- Excerto do documento:
Qualquer que seja a lista dos cem melhores romances do século XX, infalivelmente inclui Lolita, do norte-americano de origem russa Vladimir Nabokov (1899-1977), obra de 1955 que, se fosse hoje, com o movimento #MeToo à espreita, estaria condenada à maior reprovação possível. De qualquer forma, (ainda) não foi retirada dos rankings literários, alguns dos quais também incluem Fogo Pálido, que o autor publicou sete anos após Lolita.
Uma faceta porventura menos conhecida de Nabokov foi a sua incursão na lepidopterologia, o ramo da entomologia especializado no estudo científico das borboletas e mariposas, os chamados lepidópteros. Também se notabilizou nessa sua atividade, tendo sido curador da coleção de borboletas do Museu de Zoologia Comparada da Universidade de Harvard durante seis anos e publicado uma dúzia de artigos sobre taxonomia – área da biologia que se dedica à descrição e classificação dos organismos vivos -, os quais ainda se mantêm atuais. Durante anos a fio, recorreu ao microscópio, dissecou e desenhou os órgãos dos lepidópteros, examinou detalhadamente as subtis manchas das asas de espécies das Américas e da Europa e elaborou meticulosos diagramas. Mesmo sem possuir dados de paleontologia – a especialidade da biologia que estuda a vida do passado da Terra e o seu desenvolvimento ao longo do tempo geológico – conjeturou que, há milhões de anos, tanto a América do Norte como a do Sul foram povoadas por cinco ondas de borboletas procedentes da Ásia. Estas terão atravessado o Estreito de Bering e continuado para sul até ao Chile – uma ideia que, quase 70 anos depois, foi confirmada por análises de ADN.

- Exercícios a resolver:
• a. Responda às perguntas sobre o texto sobre Nabokov:
(i) Em que ano foi publicada Lolita?
(ii) Durante quantos anos foi Nabokov curador da coleção de borboletas do Museu de Zoologia Comparada da Universidade de Harvard?
(iii) Quantas ondas de borboletas procedentes da Ásia terão povoado a América do Norte e a do Sul, segundo a conjetura de Nabokov?
• b. Como se traduz para inglês esta frase do texto sobre Nabokov: «Durante anos a fio, recorreu ao microscópio, dissecou e desenhou os órgãos dos lepidópteros, examinou detalhadamente as subtis manchas das asas de espécies das Américas e da Europa e elaborou meticulosos diagramas.»?

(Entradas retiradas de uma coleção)
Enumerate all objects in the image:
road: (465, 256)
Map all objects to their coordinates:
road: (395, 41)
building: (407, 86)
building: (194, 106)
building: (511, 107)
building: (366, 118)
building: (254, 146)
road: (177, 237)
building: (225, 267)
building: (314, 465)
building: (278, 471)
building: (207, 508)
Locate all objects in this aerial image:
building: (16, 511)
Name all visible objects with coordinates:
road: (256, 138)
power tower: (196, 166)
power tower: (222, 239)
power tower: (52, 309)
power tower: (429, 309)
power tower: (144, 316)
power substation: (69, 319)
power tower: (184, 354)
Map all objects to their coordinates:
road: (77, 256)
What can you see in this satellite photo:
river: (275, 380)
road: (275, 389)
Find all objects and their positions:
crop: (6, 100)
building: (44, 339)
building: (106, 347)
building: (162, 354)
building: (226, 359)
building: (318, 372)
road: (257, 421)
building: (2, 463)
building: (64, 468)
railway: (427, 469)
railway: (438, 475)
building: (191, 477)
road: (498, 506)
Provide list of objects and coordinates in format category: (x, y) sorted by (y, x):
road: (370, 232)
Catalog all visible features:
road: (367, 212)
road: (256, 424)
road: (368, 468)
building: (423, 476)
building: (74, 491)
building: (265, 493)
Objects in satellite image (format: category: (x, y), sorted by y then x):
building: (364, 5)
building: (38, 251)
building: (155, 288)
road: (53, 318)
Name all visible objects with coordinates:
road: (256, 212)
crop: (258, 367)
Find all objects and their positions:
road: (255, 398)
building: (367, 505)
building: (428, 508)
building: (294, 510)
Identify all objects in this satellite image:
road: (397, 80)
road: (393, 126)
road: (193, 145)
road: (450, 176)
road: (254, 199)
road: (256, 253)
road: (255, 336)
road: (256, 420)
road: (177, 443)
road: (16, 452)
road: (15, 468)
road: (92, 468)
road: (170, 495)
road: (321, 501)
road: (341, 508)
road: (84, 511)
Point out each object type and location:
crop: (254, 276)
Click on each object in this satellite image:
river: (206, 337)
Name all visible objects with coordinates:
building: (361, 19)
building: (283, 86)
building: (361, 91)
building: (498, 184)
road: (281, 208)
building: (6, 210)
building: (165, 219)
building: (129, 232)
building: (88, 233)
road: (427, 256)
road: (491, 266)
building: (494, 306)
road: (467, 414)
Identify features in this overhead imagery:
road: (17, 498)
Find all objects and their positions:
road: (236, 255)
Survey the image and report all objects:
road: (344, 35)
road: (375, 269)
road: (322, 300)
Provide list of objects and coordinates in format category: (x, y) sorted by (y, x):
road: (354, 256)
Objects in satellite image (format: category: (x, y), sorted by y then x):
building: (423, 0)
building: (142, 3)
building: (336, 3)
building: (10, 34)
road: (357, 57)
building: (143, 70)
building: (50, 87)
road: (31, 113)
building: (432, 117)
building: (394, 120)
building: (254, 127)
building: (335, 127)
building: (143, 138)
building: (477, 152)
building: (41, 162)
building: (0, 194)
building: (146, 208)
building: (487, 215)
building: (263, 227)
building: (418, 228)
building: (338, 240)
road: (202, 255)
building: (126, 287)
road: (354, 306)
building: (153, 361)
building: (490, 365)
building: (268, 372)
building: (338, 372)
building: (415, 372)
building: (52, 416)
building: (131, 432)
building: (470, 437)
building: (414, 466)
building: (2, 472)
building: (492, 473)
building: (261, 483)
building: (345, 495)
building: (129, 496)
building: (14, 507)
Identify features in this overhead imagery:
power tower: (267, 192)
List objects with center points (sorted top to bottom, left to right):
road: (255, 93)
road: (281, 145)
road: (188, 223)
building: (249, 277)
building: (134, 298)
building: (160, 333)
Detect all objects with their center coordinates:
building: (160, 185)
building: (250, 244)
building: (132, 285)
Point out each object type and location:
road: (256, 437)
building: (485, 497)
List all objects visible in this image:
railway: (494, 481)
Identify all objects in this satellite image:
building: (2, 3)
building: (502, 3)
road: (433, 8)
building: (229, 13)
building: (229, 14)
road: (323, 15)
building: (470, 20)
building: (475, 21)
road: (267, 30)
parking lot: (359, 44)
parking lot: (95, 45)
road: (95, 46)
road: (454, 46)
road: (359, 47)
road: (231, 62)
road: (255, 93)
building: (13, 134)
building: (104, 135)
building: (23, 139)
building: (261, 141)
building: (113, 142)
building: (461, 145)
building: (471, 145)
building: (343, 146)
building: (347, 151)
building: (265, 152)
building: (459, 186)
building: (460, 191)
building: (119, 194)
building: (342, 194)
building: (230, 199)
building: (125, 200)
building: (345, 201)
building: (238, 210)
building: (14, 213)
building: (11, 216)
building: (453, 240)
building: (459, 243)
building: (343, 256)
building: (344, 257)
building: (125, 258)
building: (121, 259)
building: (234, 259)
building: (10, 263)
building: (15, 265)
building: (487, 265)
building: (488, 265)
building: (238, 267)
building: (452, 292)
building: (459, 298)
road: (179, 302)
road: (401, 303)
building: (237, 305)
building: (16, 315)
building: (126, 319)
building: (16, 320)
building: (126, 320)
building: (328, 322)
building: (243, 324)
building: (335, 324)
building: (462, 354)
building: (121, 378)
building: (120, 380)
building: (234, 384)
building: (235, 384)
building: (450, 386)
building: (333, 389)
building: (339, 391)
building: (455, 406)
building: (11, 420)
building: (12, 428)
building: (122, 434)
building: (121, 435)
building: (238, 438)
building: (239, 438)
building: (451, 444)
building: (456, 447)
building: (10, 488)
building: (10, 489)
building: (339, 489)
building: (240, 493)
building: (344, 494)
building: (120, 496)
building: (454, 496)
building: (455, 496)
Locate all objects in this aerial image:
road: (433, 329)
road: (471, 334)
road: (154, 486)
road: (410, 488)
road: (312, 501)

- Respostas por ordem:
• a.
(i) Em 1955.
(ii) Durante seis anos.
(iii) Cinco ondas.

• b. For years on end, he used the microscope, dissected and drew the organs of lepidopterans, examined in detail the subtle wing markings of species from the Americas and Europe, and produced meticulous diagrams.